EXERCISE OBJECTIVE: Locate the string "American" throughout the material and copy every line in which it occurs.
◆ ◆ ◆ ◆ ◆ ◆ ◆
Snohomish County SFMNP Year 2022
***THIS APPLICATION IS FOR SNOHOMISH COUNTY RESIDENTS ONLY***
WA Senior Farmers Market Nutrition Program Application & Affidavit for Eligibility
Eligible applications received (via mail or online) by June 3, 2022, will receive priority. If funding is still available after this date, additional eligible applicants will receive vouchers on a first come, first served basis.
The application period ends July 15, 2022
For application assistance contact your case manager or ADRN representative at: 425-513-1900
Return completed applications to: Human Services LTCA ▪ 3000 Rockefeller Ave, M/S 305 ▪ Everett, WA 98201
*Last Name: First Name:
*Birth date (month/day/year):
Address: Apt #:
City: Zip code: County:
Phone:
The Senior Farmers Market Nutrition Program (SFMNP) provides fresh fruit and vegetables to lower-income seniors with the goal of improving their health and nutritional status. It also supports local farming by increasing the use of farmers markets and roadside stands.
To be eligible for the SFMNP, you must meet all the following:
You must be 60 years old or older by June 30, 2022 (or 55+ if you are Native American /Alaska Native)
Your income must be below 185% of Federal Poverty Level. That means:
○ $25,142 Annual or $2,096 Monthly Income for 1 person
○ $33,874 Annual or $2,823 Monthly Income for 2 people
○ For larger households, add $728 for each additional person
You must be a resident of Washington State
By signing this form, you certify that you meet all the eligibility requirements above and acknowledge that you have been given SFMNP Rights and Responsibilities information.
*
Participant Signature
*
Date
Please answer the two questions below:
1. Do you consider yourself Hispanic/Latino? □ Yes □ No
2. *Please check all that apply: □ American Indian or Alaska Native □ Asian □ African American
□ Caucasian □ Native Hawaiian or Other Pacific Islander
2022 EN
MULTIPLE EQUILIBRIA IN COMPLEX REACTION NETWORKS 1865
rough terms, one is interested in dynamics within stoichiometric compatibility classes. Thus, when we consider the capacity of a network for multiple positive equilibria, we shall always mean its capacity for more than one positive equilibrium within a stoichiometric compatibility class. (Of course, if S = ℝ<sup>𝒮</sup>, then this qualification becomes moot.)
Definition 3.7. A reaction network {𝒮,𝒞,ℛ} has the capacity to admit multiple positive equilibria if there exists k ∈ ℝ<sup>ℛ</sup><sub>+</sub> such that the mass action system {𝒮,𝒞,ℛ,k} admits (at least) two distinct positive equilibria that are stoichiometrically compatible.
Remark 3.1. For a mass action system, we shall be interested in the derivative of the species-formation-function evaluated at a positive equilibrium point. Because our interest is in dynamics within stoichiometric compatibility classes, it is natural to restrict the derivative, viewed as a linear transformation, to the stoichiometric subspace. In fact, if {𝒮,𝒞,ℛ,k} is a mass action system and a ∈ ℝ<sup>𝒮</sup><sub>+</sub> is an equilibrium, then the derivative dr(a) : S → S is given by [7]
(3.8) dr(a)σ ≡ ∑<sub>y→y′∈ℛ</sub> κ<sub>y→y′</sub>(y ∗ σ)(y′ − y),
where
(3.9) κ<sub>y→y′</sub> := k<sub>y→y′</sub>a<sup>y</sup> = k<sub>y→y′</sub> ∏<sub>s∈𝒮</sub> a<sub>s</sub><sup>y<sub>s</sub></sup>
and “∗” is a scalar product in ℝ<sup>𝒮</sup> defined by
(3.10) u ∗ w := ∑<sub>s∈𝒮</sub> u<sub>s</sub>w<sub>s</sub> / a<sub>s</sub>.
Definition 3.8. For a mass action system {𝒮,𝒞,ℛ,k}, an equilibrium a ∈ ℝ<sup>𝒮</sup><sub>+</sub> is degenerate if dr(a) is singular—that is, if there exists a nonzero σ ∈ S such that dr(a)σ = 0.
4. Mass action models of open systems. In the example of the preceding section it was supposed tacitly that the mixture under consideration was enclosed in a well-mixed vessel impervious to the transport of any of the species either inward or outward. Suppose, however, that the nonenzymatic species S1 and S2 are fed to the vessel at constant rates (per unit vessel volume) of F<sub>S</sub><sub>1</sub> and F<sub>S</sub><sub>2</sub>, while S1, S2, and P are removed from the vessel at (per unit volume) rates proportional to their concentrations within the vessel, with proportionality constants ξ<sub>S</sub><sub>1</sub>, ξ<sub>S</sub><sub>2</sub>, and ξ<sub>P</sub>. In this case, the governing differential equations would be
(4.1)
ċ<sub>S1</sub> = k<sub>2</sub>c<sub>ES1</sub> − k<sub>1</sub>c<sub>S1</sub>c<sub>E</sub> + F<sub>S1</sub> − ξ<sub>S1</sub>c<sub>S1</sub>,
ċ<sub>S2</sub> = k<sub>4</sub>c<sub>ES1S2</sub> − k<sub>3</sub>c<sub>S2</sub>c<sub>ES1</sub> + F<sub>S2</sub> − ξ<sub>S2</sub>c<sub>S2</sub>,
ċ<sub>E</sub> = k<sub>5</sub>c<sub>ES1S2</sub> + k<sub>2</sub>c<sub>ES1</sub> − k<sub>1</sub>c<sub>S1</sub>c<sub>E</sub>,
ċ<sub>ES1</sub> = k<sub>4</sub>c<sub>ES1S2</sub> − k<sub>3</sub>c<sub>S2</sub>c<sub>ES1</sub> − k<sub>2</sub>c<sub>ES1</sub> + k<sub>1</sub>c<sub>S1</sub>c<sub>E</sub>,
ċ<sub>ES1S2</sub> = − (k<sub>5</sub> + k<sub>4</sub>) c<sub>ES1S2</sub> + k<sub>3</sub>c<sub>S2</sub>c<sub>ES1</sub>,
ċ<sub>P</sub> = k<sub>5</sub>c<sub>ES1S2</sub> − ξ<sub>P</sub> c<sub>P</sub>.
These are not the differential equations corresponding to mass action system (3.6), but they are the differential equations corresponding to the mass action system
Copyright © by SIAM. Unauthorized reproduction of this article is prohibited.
◆ ◆ ◆ ◆ ◆ ◆ ◆
TASK SOLUTION:
You must be 60 years old or older by June 30, 2022 (or 55+ if you are Native American /Alaska Native)
2. *Please check all that apply: □ American Indian or Alaska Native □ Asian □ African American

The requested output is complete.